The dispute is between Texas officials who adopted a new 2025 congressional map and civil-rights groups who sued, saying the lines were drawn mostly on the basis of race. A three-judge District Court held a nine‑day hearing, found race predominated, and enjoined the new map for the 2026 elections. Texas asked the Supreme Court to pause that injunction while it appeals.

Reasoning

The central question was whether race, not politics, predominantly drove the mapmakers’ decisions. The majority said, based on a preliminary review, that Texas is likely to succeed on appeal because the District Court committed at least two serious errors: it did not sufficiently presume the legislature acted in good faith, and it did not draw a strong adverse inference from plaintiffs’ failure to produce an alternative map. The majority also found Texas showed irreparable harm and that keeping the injunction would disrupt election preparations, so it granted a stay.

Real world impact

The stay lets Texas use the challenged 2025 map in next year’s congressional elections while the appeal proceeds, so the new lines may govern candidate filings, ballots, and voter assignments.
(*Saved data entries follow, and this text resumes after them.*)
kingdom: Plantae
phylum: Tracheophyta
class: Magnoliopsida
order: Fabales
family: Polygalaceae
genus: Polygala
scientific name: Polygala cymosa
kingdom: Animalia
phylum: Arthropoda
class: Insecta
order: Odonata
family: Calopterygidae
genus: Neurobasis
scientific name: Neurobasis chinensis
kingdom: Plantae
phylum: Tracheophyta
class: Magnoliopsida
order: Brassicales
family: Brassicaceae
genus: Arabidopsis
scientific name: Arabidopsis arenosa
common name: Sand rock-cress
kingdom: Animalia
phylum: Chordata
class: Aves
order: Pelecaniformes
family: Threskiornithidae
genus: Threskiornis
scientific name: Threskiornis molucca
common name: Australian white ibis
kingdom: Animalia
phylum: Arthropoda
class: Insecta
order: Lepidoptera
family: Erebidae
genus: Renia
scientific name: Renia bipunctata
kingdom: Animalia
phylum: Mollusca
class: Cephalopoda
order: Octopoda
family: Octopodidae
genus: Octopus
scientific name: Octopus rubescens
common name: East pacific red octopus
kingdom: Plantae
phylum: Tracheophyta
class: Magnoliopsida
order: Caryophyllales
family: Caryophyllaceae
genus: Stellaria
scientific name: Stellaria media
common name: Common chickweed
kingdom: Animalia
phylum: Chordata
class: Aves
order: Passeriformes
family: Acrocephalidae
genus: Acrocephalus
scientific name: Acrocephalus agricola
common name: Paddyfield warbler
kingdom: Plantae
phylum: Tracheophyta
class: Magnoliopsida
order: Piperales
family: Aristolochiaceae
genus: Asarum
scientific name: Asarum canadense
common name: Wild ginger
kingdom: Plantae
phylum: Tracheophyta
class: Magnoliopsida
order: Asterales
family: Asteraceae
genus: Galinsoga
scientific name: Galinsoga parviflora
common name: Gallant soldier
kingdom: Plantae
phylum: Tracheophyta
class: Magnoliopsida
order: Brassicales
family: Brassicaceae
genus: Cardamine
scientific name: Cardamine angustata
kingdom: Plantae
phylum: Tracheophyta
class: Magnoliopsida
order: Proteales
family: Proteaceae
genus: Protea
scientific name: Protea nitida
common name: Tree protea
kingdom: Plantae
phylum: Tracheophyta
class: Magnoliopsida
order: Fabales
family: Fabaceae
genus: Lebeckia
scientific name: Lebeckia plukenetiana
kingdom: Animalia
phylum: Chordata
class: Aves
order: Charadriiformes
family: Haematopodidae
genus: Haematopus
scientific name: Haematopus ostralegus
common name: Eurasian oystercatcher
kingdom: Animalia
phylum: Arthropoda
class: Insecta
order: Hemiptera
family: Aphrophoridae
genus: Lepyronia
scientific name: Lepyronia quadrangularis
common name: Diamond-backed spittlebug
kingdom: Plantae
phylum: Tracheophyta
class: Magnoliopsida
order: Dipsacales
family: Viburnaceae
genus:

That outcome is temporary: the stay will end if the appeal is dismissed or the lower court judgment is affirmed. The order may reduce immediate administrative chaos but leaves the underlying constitutional dispute unresolved.

Dissents or concurrances

Justice Kagan, joined by two colleagues, dissented from the stay. She stressed that the District Court presided over a long evidentiary hearing, made detailed credibility findings, and plausibly concluded that race predominated. The dissent argued this Court should have respected the district court’s factfinding under the demanding clear‑error standard and should not have removed the injunction on the present record.